| WHAT THE TASK ASKS |
List every line of the rows below as a numbered list, skipping blank lines. Leave the pictures out of your answer.

| DATA FOR THIS TASK |
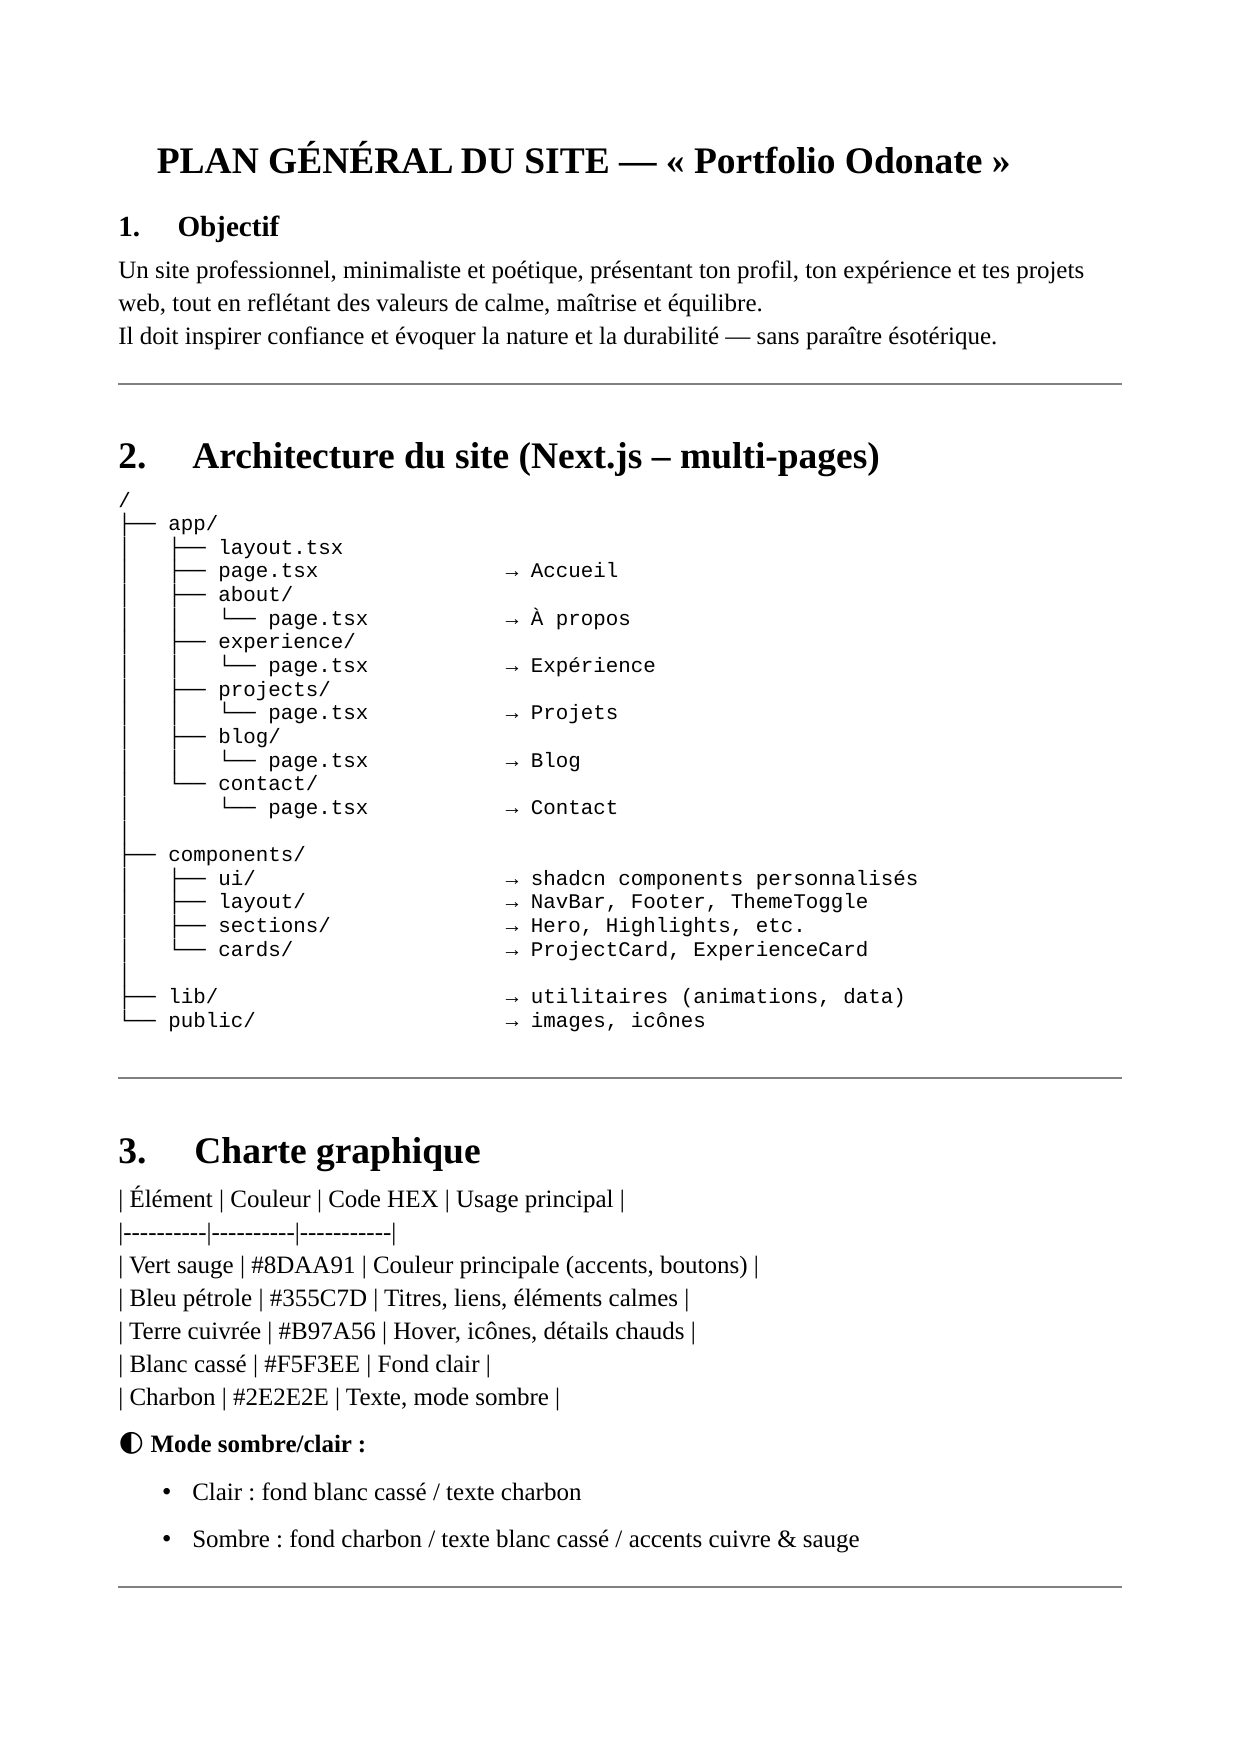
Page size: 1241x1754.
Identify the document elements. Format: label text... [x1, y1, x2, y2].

text │ ├── layout/ → NavBar, Footer, ThemeToggle [118, 892, 1122, 915]
text │ │ └── page.tsx → Blog [175, 750, 1122, 773]
text │ ├── experience/ [118, 631, 1122, 655]
text │ │ └── page.tsx → Blog [125, 750, 174, 773]
text │ │ └── page.tsx → À propos [175, 608, 1122, 631]
text │ ├── about/ [118, 584, 1122, 608]
text │ ├── layout.tsx [125, 537, 174, 561]
text │ [118, 821, 124, 844]
text / [118, 489, 1122, 513]
subtitle 2. 🧱 Architecture du site (Next.js – multi-pages) [118, 434, 1122, 477]
list Clair : fond blanc cassé / texte charbon [162, 1477, 1122, 1506]
text │ ├── sections/ → Hero, Highlights, etc. [118, 915, 1122, 939]
text │ │ └── page.tsx → Projets [118, 702, 1122, 726]
text ├── components/ [118, 844, 1122, 868]
text 🌓 Mode sombre/clair : [118, 1429, 1122, 1458]
text │ ├── layout.tsx [175, 537, 1122, 561]
subtitle 🌿 PLAN GÉNÉRAL DU SITE — « Portfolio Odonate » [118, 139, 1122, 182]
text │ [125, 821, 1122, 844]
text ├── lib/ → utilitaires (animations, data) [118, 986, 1122, 1010]
list Sombre : fond charbon / texte blanc cassé / accents cuivre & sauge [162, 1524, 1122, 1553]
text │ │ └── page.tsx → Expérience [118, 655, 1122, 679]
text │ ├── page.tsx → Accueil [118, 561, 1122, 584]
text │ └── contact/ [118, 773, 1122, 797]
text │ ├── ui/ → shadcn components personnalisés [175, 868, 1122, 892]
text ├── app/ [118, 513, 1122, 537]
text │ └── page.tsx → Contact [118, 797, 1122, 821]
text │ ├── projects/ [125, 679, 174, 702]
text Un site professionnel, minimaliste et poétique, présentant ton profil, ton expérience et tes projets web, tout en reflétant des valeurs de calme, maîtrise et équilibre. Il doit inspirer confiance et évoquer la nature et la durabilité — sans paraître ésotérique. [118, 255, 1122, 350]
text │ └── cards/ → ProjectCard, ExperienceCard [125, 939, 1122, 962]
text | Élément | Couleur | Code HEX | Usage principal | |----------|----------|-----------| | Vert sauge | #8DAA91 | Couleur principale (accents, boutons) | | Bleu pétrole | #355C7D | Titres, liens, éléments calmes | | Terre cuivrée | #B97A56 | Hover, icônes, détails chauds | | Blanc cassé | #F5F3EE | Fond clair | | Charbon | #2E2E2E | Texte, mode sombre | [118, 1184, 1122, 1411]
text └── public/ → images, icônes [118, 1010, 1122, 1033]
text │ │ └── page.tsx → À propos [125, 608, 174, 631]
text │ ├── projects/ [175, 679, 1122, 702]
text │ [118, 962, 1122, 986]
subtitle 1. 🎯 Objectif [118, 209, 1122, 243]
text │ ├── blog/ [118, 726, 1122, 750]
text │ ├── ui/ → shadcn components personnalisés [125, 868, 174, 892]
subtitle 3. 🎨 Charte graphique [118, 1128, 1122, 1171]
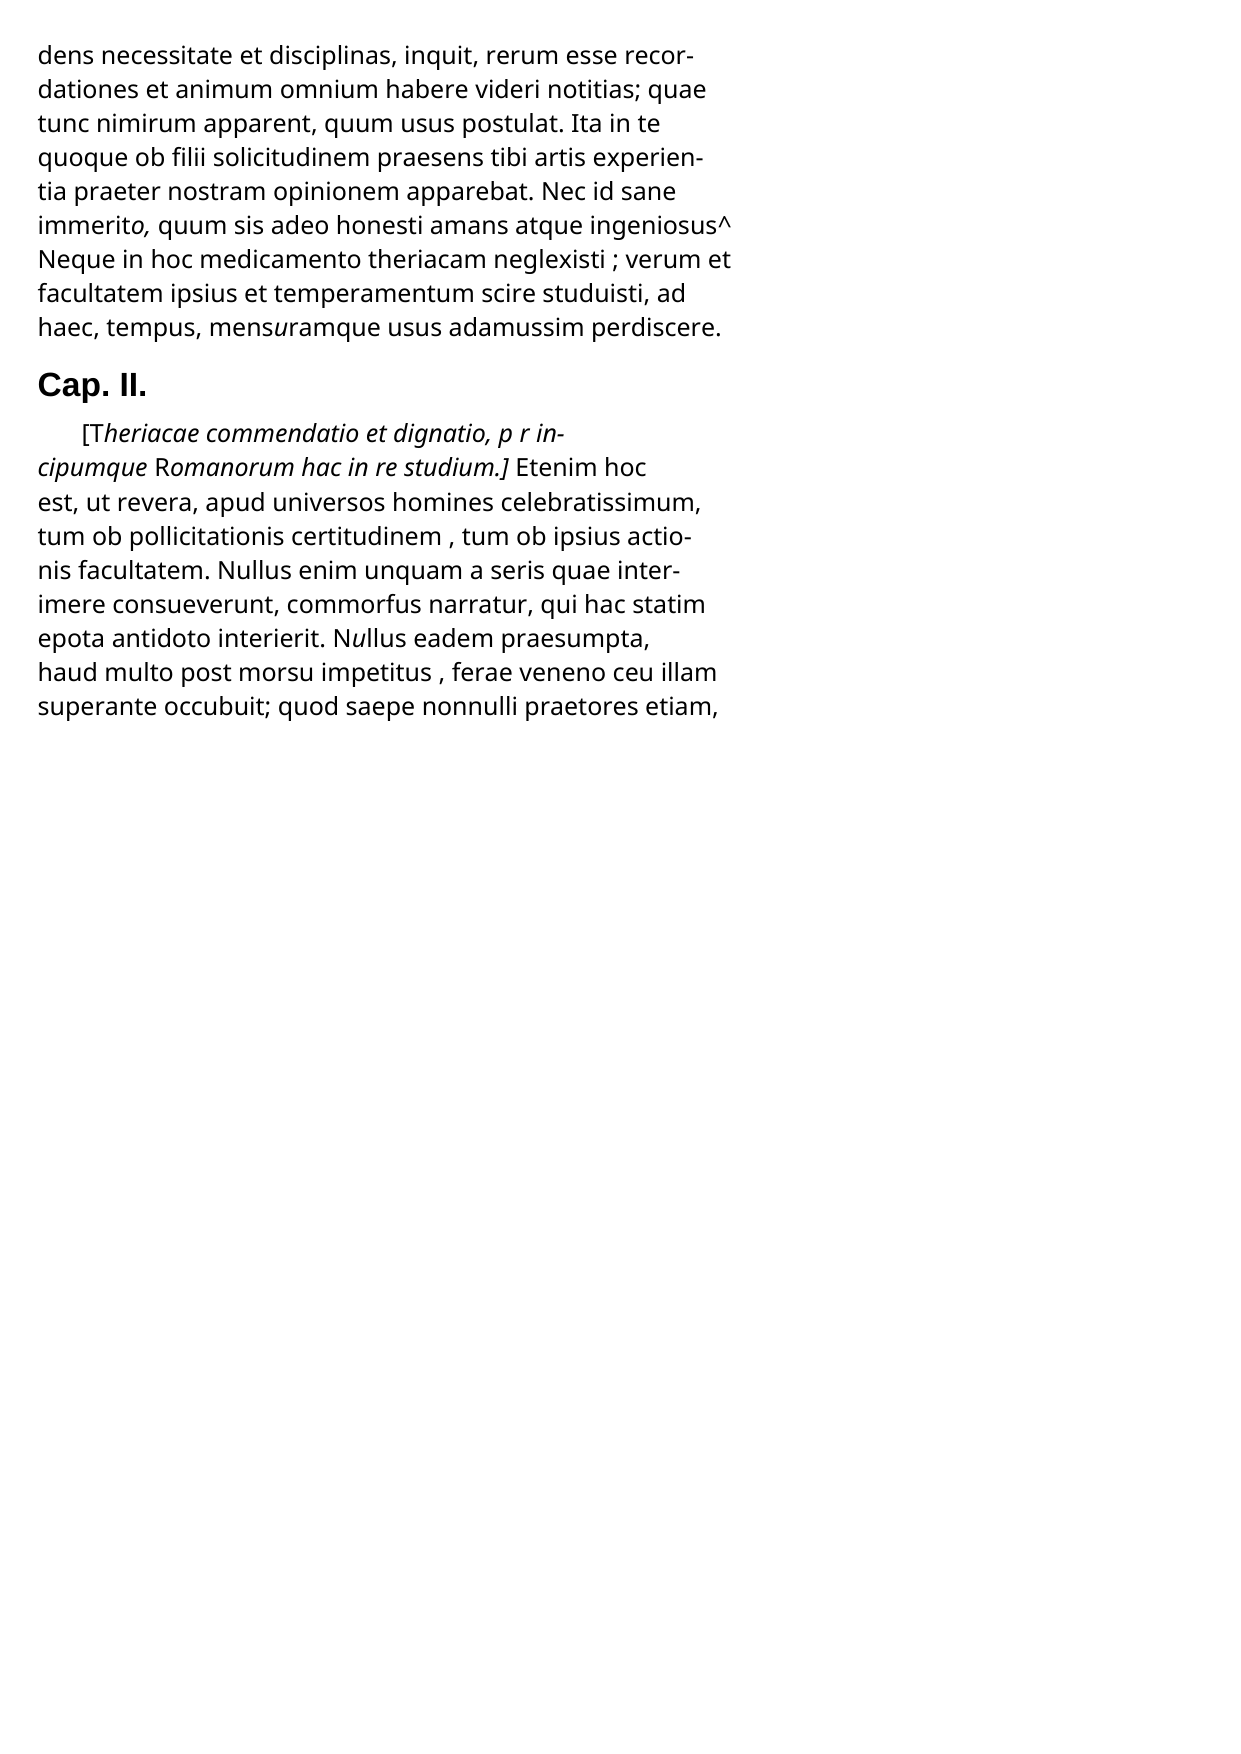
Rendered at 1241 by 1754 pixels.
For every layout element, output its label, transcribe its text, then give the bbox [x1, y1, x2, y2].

text [Theriacae commendatio et dignatio, p r in- cipumque Romanorum hac in re studium.] Etenim hoc est, ut revera, apud universos homines celebratissimum, tum ob pollicitationis certitudinem , tum ob ipsius actio- nis facultatem. Nullus enim unquam a seris quae inter- imere consueverunt, commorfus narratur, qui hac statim epota antidoto interierit. Nullus eadem praesumpta, haud multo post morsu impetitus , ferae veneno ceu illam superante occubuit; quod saepe nonnulli praetores etiam, [37, 416, 1203, 723]
text dens necessitate et disciplinas, inquit, rerum esse recor- dationes et animum omnium habere videri notitias; quae tunc nimirum apparent, quum usus postulat. Ita in te quoque ob filii solicitudinem praesens tibi artis experien- tia praeter nostram opinionem apparebat. Nec id sane immerito, quum sis adeo honesti amans atque ingeniosus^ Neque in hoc medicamento theriacam neglexisti ; verum et facultatem ipsius et temperamentum scire studuisti, ad haec, tempus, mensuramque usus adamussim perdiscere. [37, 37, 1203, 344]
subtitle Cap. II. [37, 365, 1203, 403]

| TASK ANSWER |
1. Page size: 1241x1754.
2. Identify the document elements. Format: label text... [x1, y1, x2, y2].
3. text │ ├── layout/ → NavBar, Footer, ThemeToggle [118, 892, 1122, 915]
4. text │ │ └── page.tsx → Blog [175, 750, 1122, 773]
5. text │ ├── experience/ [118, 631, 1122, 655]
6. text │ │ └── page.tsx → Blog [125, 750, 174, 773]
7. text │ │ └── page.tsx → À propos [175, 608, 1122, 631]
8. text │ ├── about/ [118, 584, 1122, 608]
9. text │ ├── layout.tsx [125, 537, 174, 561]
10. text │ [118, 821, 124, 844]
11. text / [118, 489, 1122, 513]
12. subtitle 2. 🧱 Architecture du site (Next.js – multi-pages) [118, 434, 1122, 477]
13. list Clair : fond blanc cassé / texte charbon [162, 1477, 1122, 1506]
14. text │ ├── sections/ → Hero, Highlights, etc. [118, 915, 1122, 939]
15. text │ │ └── page.tsx → Projets [118, 702, 1122, 726]
16. text ├── components/ [118, 844, 1122, 868]
17. text 🌓 Mode sombre/clair : [118, 1429, 1122, 1458]
18. text │ ├── layout.tsx [175, 537, 1122, 561]
19. subtitle 🌿 PLAN GÉNÉRAL DU SITE — « Portfolio Odonate » [118, 139, 1122, 182]
20. text │ [125, 821, 1122, 844]
21. text ├── lib/ → utilitaires (animations, data) [118, 986, 1122, 1010]
22. list Sombre : fond charbon / texte blanc cassé / accents cuivre & sauge [162, 1524, 1122, 1553]
23. text │ │ └── page.tsx → Expérience [118, 655, 1122, 679]
24. text │ ├── page.tsx → Accueil [118, 561, 1122, 584]
25. text │ └── contact/ [118, 773, 1122, 797]
26. text │ ├── ui/ → shadcn components personnalisés [175, 868, 1122, 892]
27. text ├── app/ [118, 513, 1122, 537]
28. text │ └── page.tsx → Contact [118, 797, 1122, 821]
29. text │ ├── projects/ [125, 679, 174, 702]
30. text Un site professionnel, minimaliste et poétique, présentant ton profil, ton expérience et tes projets web, tout en reflétant des valeurs de calme, maîtrise et équilibre. Il doit inspirer confiance et évoquer la nature et la durabilité — sans paraître ésotérique. [118, 255, 1122, 350]
31. text │ └── cards/ → ProjectCard, ExperienceCard [125, 939, 1122, 962]
32. text | Élément | Couleur | Code HEX | Usage principal | |----------|----------|-----------| | Vert sauge | #8DAA91 | Couleur principale (accents, boutons) | | Bleu pétrole | #355C7D | Titres, liens, éléments calmes | | Terre cuivrée | #B97A56 | Hover, icônes, détails chauds | | Blanc cassé | #F5F3EE | Fond clair | | Charbon | #2E2E2E | Texte, mode sombre | [118, 1184, 1122, 1411]
33. text └── public/ → images, icônes [118, 1010, 1122, 1033]
34. text │ │ └── page.tsx → À propos [125, 608, 174, 631]
35. text │ ├── projects/ [175, 679, 1122, 702]
36. text │ [118, 962, 1122, 986]
37. subtitle 1. 🎯 Objectif [118, 209, 1122, 243]
38. text │ ├── blog/ [118, 726, 1122, 750]
39. text │ ├── ui/ → shadcn components personnalisés [125, 868, 174, 892]
40. subtitle 3. 🎨 Charte graphique [118, 1128, 1122, 1171]
41. Rendered at 1241 by 1754 pixels.
42. For every layout element, output its label, transcribe its text, then give the bbox [x1, y1, x2, y2].
43. text [Theriacae commendatio et dignatio, p r in- cipumque Romanorum hac in re studium.] Etenim hoc est, ut revera, apud universos homines celebratissimum, tum ob pollicitationis certitudinem , tum ob ipsius actio- nis facultatem. Nullus enim unquam a seris quae inter- imere consueverunt, commorfus narratur, qui hac statim epota antidoto interierit. Nullus eadem praesumpta, haud multo post morsu impetitus , ferae veneno ceu illam superante occubuit; quod saepe nonnulli praetores etiam, [37, 416, 1203, 723]
44. text dens necessitate et disciplinas, inquit, rerum esse recor- dationes et animum omnium habere videri notitias; quae tunc nimirum apparent, quum usus postulat. Ita in te quoque ob filii solicitudinem praesens tibi artis experien- tia praeter nostram opinionem apparebat. Nec id sane immerito, quum sis adeo honesti amans atque ingeniosus^ Neque in hoc medicamento theriacam neglexisti ; verum et facultatem ipsius et temperamentum scire studuisti, ad haec, tempus, mensuramque usus adamussim perdiscere. [37, 37, 1203, 344]
45. subtitle Cap. II. [37, 365, 1203, 403]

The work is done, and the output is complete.